Same clustering is achieved. Can you think about cases where the results would differ?

Let’s try to investigate the difference between these linkage metrics, by constructing the following toy dataset:

X = np.array([
    [1, 1], [2, 1],
    [4, 1], [5, 1],
    [1, 4], [2, 4],
    [4, 4], [5, 4],
])

plt.scatter(X[:, 0], X[:, 1])
plt.axis('equal');

fig, (ax1, ax2) = plt.subplots(1, 2, figsize=(10, 4))
l_mat_1, Zs_1 = agglomerative(X, single)
dendrogram(l_mat_1, leaf_label_func=lambda i: str(tuple(X[i])), leaf_rotation=-45, color_threshold=3, ax=ax1);
l_mat_2, Zs_2 = agglomerative(X, complete)
dendrogram(l_mat_2, leaf_label_func=lambda i: str(tuple(X[i])), leaf_rotation=-45, color_threshold=3, ax=ax2);

Note that the above hierarchies are not equal (even though they seem to be, visually). The ordering of the singletons (X-axis) is not the same.

Let’s take a look at how the clusters are formed at each time step:

fig, (ax1, ax2) = plt.subplots(1, 2, figsize=(13, 6))
artists = []

for i in range(len(Zs_1)):
  frame = []
  frame.append(ax1.scatter(X[:, 0], X[:, 1], c=cluster_rename(Zs_1[i]), s=500))
  frame.append(ax2.scatter(X[:, 0], X[:, 1], c=cluster_rename(Zs_2[i]), s=500))

  for c in set(Zs_1[i]):
    if sum(Zs_1[i]==c) > 1:
      frame += plot_ellipse(X[Zs_1[i]==c], ax1)

  for c in set(Zs_2[i]):
    if sum(Zs_2[i]==c) > 1:
      frame += plot_ellipse(X[Zs_2[i]==c], ax2)

  artists.append(frame)

plt.close()

anim = animation.ArtistAnimation(fig, artists, interval=1000, repeat=False, blit=False);
HTML(anim.to_jshtml())

Observations: - Single linkage has a tendence to combine observations linked by a series of close intermediate observations - chaining. - Complete linkage tend to produce compact clusters with small diameters. (Can result in elements being close to members of other clusters than to their own)

from sklearn.datasets import make_moons

X, y = make_moons(n_samples=99, noise=0.05, random_state=170)

l_mat_1, Zs_1 = agglomerative(X, single)
l_mat_2, Zs_2 = agglomerative(X, complete)

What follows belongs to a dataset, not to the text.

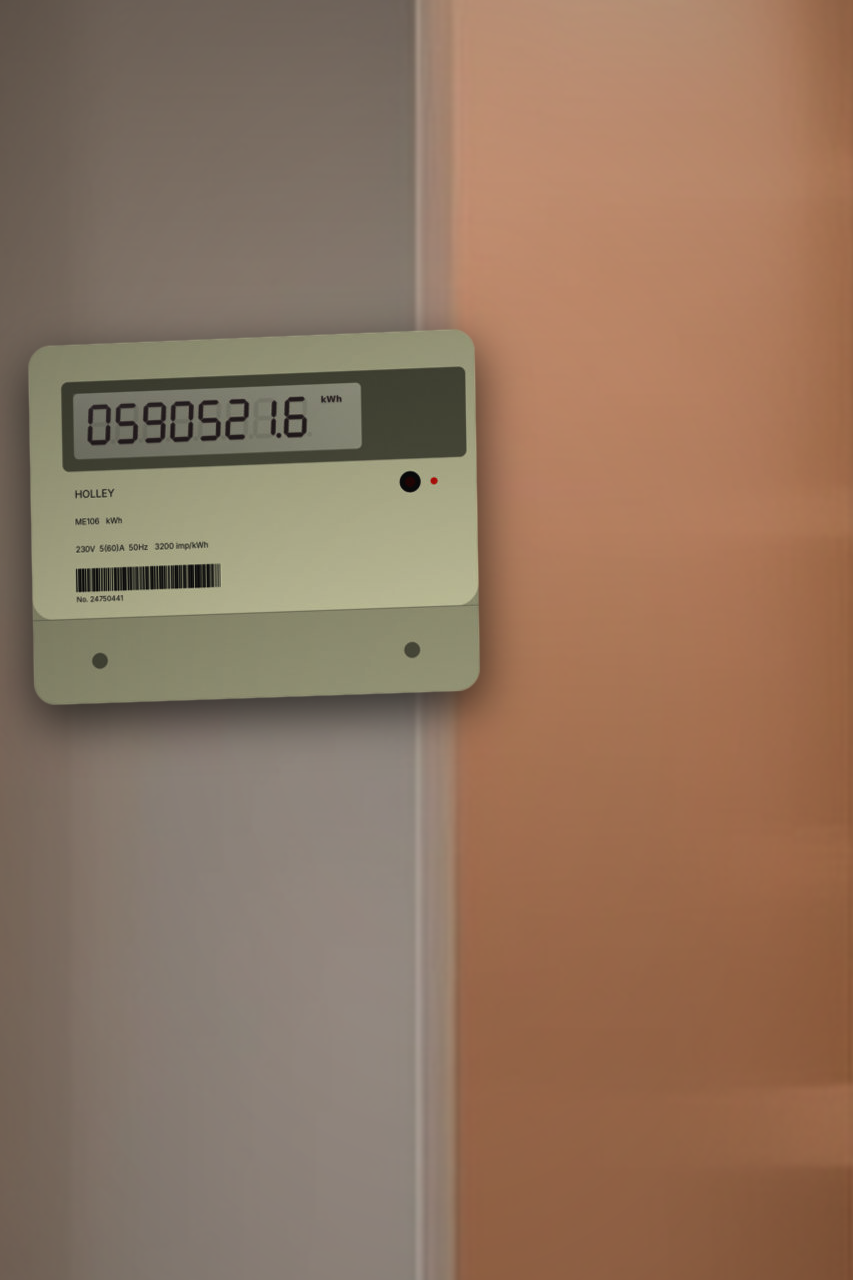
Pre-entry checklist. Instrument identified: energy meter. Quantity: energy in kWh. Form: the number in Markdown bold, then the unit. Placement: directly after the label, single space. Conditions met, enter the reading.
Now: **590521.6** kWh
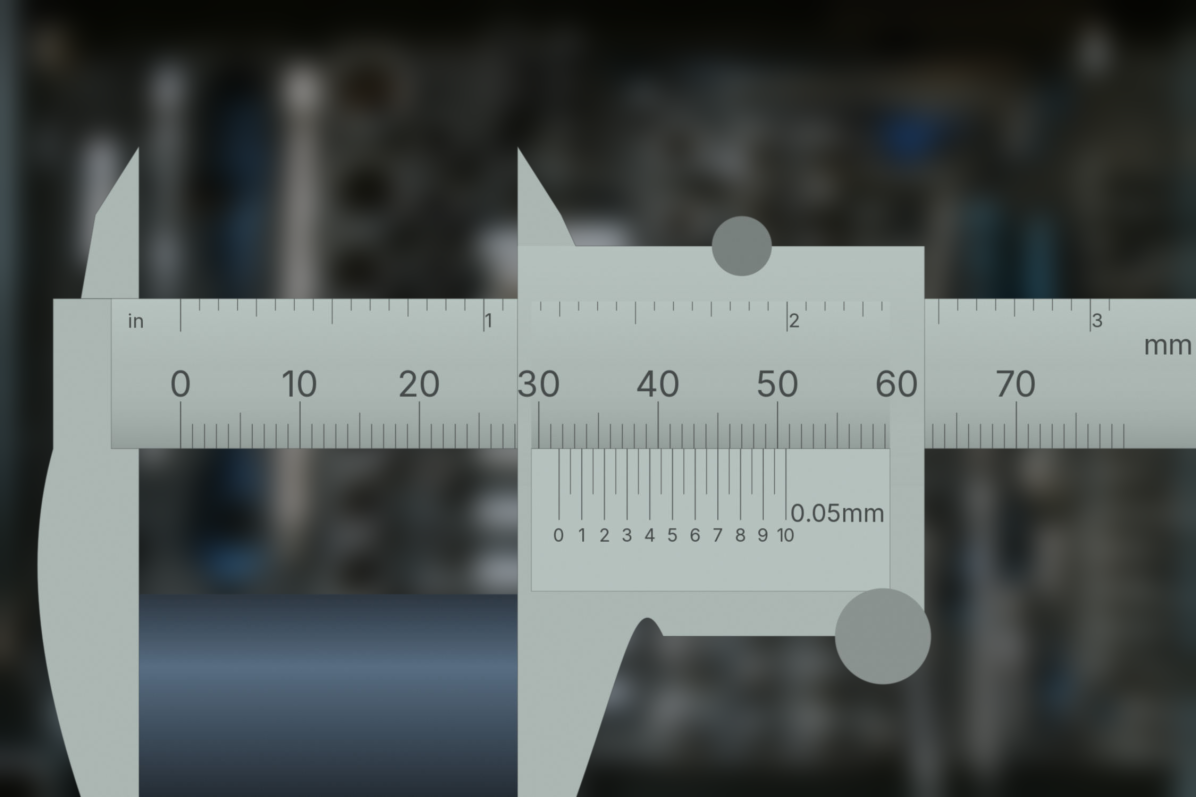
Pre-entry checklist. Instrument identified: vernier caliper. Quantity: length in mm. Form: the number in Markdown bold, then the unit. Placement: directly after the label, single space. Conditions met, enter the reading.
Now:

# Plot (n-1)th timestep - 2 clusters
fig, (ax1, ax2) = plt.subplots(1, 2, figsize=(13, 6))
ax1.scatter(X[:, 0], X[:, 1], c=cluster_rename(Zs_1[-2]), s=50)
ax2.scatter(X[:, 0], X[:, 1], c=cluster_rename(Zs_2[-2]), s=50)

<matplotlib.collections.PathCollection at 0x78c0a0e12290>

Linkage 3: Average Linkage

Considers the average dissimilarity between the groups

d_{GA}(C_1, C_2) = \frac{1}{|C_1|*|C_2|}\sum _ {i \in C_1} \sum _ {j \in C_2} d_{ij}

def average(cluster_1, cluster_2):
  average_linkage_val = 0

  for p1 in cluster_1:
    for p2 in cluster_2:

      p1_p2_dist = np.linalg.norm(np.array(p1)-np.array(p2))
      average_linkage_val += p1_p2_dist

  return average_linkage_val/(len(cluster_1)*len(cluster_2))

Cluster-Maps

Hierarchical clustering also results in a partial ordering of our samples. This ordering can be investigated, when it is coupled along with a heat-map.

import seaborn as sns

iris = sns.load_dataset("iris", cache=False)
species = iris.pop("species")

lut = dict(zip(species.unique(), "rbg"))
row_colors = species.map(lut)

sns.clustermap(iris, cmap="mako", vmin=0, vmax=10, row_colors=row_colors, method='average')